WORK REQUIRED:
Once you have checked the records that follow, state how many of their lines hold "jest", giving the number only.
DATA TO PROCESS Start Marker
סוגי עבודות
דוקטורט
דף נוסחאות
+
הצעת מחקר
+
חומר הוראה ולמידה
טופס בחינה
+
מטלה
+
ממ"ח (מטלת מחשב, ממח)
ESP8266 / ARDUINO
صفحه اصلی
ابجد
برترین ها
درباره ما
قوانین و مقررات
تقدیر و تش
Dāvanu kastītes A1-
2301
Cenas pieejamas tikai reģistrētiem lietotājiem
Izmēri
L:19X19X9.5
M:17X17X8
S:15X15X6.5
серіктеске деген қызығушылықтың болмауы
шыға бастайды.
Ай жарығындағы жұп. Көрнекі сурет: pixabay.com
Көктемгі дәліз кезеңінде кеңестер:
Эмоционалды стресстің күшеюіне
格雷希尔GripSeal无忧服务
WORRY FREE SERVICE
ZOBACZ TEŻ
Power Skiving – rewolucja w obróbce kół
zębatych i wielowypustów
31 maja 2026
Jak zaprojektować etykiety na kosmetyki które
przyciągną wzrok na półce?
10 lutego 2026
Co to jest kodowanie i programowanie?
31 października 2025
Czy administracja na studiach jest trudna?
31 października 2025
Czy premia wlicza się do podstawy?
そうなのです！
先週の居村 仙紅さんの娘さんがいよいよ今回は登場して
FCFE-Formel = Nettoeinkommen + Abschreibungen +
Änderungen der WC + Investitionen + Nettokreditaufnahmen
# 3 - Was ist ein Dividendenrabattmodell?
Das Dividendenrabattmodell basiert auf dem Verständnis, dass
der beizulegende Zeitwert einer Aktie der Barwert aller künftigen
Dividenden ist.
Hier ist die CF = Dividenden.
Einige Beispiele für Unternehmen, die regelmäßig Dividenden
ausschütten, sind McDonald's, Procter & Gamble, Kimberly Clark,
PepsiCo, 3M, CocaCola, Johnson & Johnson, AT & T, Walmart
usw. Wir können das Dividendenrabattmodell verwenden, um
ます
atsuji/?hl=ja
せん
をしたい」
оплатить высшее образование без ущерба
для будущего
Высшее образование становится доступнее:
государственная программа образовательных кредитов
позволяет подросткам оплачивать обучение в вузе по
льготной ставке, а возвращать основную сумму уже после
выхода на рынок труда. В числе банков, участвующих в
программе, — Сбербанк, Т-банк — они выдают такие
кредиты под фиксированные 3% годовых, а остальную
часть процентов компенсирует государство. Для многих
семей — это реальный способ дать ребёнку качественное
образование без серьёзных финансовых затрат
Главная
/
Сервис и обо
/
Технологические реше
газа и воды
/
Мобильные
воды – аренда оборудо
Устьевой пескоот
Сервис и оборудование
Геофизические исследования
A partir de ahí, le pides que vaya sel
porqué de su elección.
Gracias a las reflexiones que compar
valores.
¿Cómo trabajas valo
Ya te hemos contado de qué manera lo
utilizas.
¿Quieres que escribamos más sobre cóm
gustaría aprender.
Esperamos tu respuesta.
DATA TO PROCESS End Marker
EXERCISE RESULT:
2